Often in amputation cases, enough of the limb has been severed or destroyed that the decision takes little thought, he said. At other times, doctors discuss options and the likelihood of reconstruction success. But all of this happens quickly, because patients with such injuries are rapidly losing blood.
Once a decision to amputate has been made, surgeons decide where to cut based on another set of factors: Where the damage stops, how much muscle and skin will be needed to close the end of the leg after amputation, and how dirty the wound is.
"You ask yourself how much muscle or soft tissue you have to cover the bone, and that's how you decide where to do the amputation," Scalea said. "You usually don't bring in tissue from another place. You usually use local tissue."

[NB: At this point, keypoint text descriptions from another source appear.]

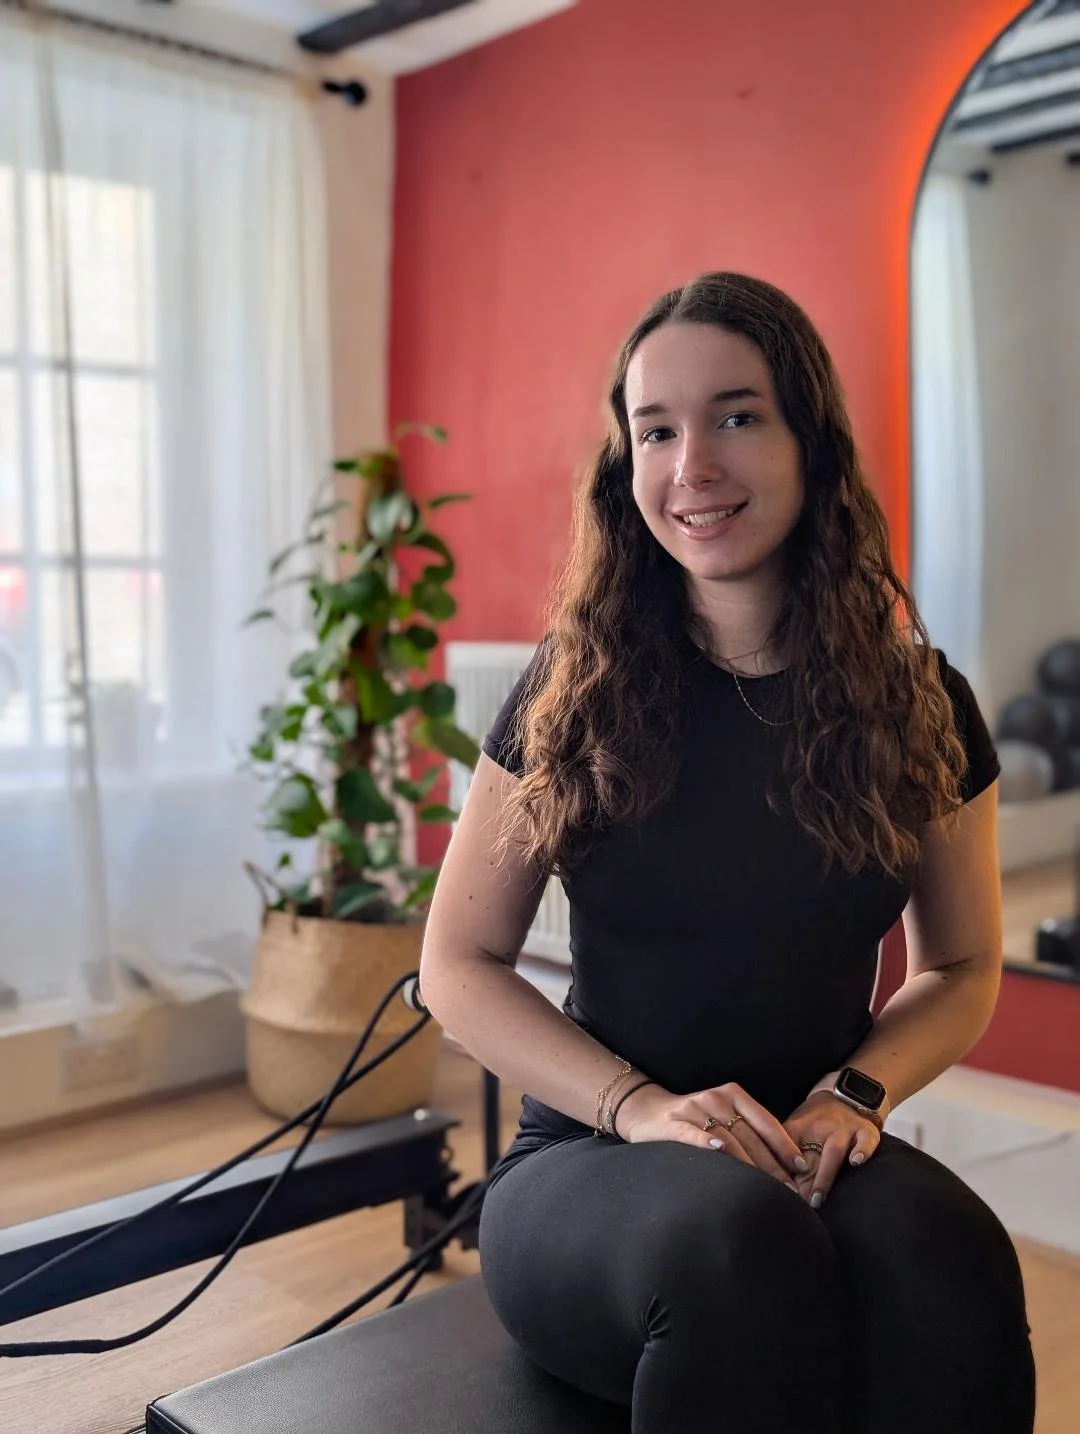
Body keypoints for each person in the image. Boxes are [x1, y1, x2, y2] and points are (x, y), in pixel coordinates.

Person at [418, 272, 1036, 1433]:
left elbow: (961, 967)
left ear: (811, 444)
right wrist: (641, 1107)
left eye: (738, 416)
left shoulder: (919, 702)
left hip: (811, 1144)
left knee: (958, 1264)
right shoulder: (573, 692)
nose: (691, 466)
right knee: (738, 1252)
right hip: (593, 1158)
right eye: (657, 429)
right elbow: (457, 963)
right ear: (628, 462)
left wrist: (856, 1093)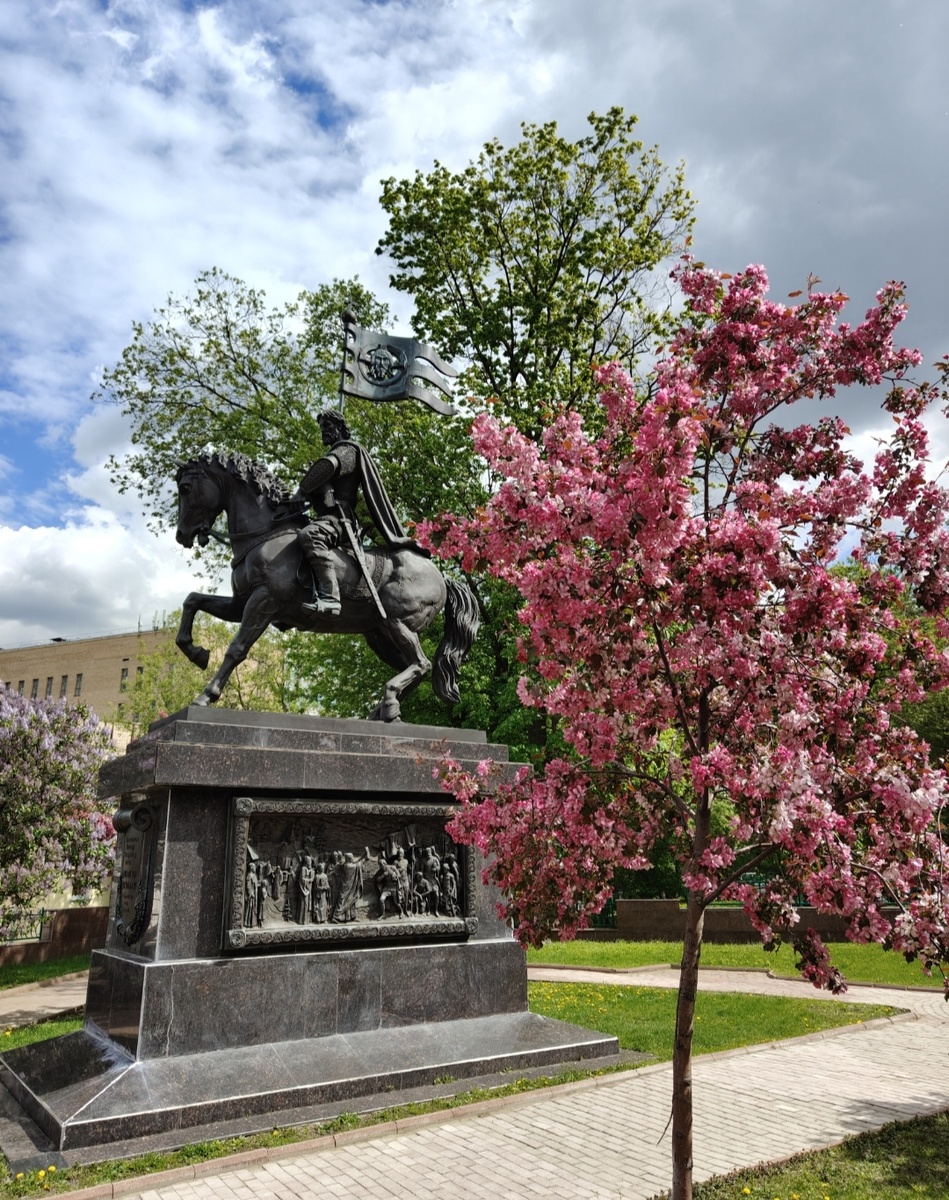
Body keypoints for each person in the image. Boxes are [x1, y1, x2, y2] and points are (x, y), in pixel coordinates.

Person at [288, 409, 428, 617]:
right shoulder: (337, 451)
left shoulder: (348, 450)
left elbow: (329, 465)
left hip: (340, 520)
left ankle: (331, 597)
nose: (323, 433)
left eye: (326, 427)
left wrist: (302, 490)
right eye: (322, 429)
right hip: (326, 516)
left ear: (339, 428)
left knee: (311, 535)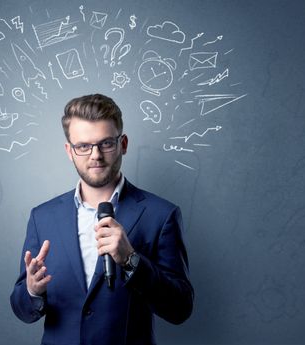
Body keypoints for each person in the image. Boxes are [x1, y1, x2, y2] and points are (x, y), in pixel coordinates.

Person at [10, 94, 194, 345]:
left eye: (106, 143)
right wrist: (32, 289)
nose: (95, 155)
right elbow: (21, 308)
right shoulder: (42, 217)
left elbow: (180, 308)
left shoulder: (161, 215)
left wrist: (131, 260)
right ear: (69, 151)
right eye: (83, 146)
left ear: (123, 144)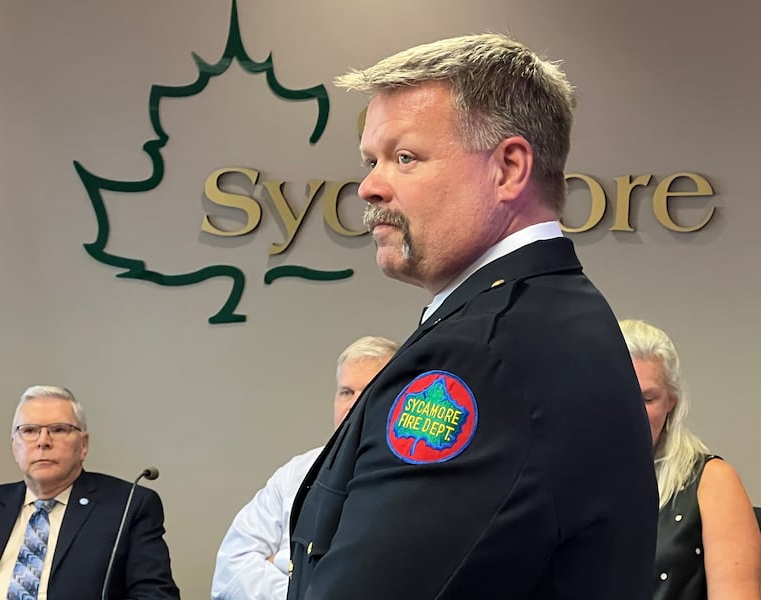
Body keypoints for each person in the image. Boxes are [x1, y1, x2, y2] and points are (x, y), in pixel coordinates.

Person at [286, 33, 659, 600]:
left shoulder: (482, 356)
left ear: (509, 168)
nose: (369, 186)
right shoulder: (552, 316)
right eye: (371, 160)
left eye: (404, 158)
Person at [211, 336, 400, 600]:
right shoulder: (297, 472)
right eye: (346, 392)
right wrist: (297, 590)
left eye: (369, 392)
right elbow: (229, 572)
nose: (354, 405)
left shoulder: (410, 478)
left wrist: (280, 564)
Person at [0, 385, 180, 600]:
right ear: (14, 446)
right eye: (29, 431)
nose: (43, 441)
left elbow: (156, 595)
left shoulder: (128, 507)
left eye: (58, 430)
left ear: (83, 445)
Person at [619, 319, 761, 599]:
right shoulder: (568, 482)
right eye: (619, 396)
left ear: (671, 401)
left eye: (648, 399)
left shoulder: (713, 481)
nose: (632, 413)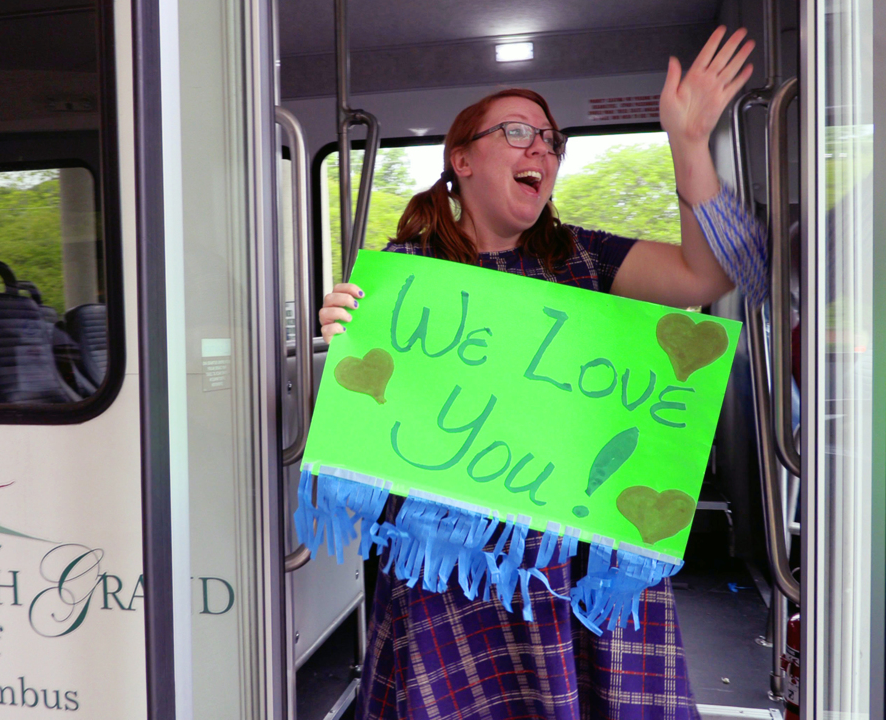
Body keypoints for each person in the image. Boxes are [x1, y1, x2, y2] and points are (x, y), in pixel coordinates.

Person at [318, 26, 765, 720]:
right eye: (519, 131)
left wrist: (688, 141)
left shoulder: (584, 259)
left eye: (551, 141)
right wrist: (343, 331)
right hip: (453, 571)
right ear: (460, 159)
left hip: (576, 566)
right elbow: (375, 419)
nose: (542, 150)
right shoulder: (406, 277)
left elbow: (709, 274)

The cut is then made, and blood vessels are tied off, Haider said. Generally, the leg is left unclosed for another day, or days, as the wound is cleaned and doctors assess whether there is more dead or dying flesh that must be removed, he said.
"It is no doubt painful, and it's terrible and it's tragic, and in many cases people have phantom limb pain," Haider said. "But many people, one year, two years, five years later have better functional outcome and less pain than people who stuck with trying to repair an extremely damaged limb."
Brannock, a graduate of Mount Hebron High School in Ellicott City, has already undergone multiple surgeries. She had been upgraded to serious condition, from critical, as of Wednesday afternoon, her mother said.
She has at least two other things going for her: Beth Israel Deaconess is a renowned hospital with a Level I trauma center, and she has a strong network of family and friends, as is apparent by her mother's devotion to her and by plans for multiple Baltimore-area vigils in her honor this week.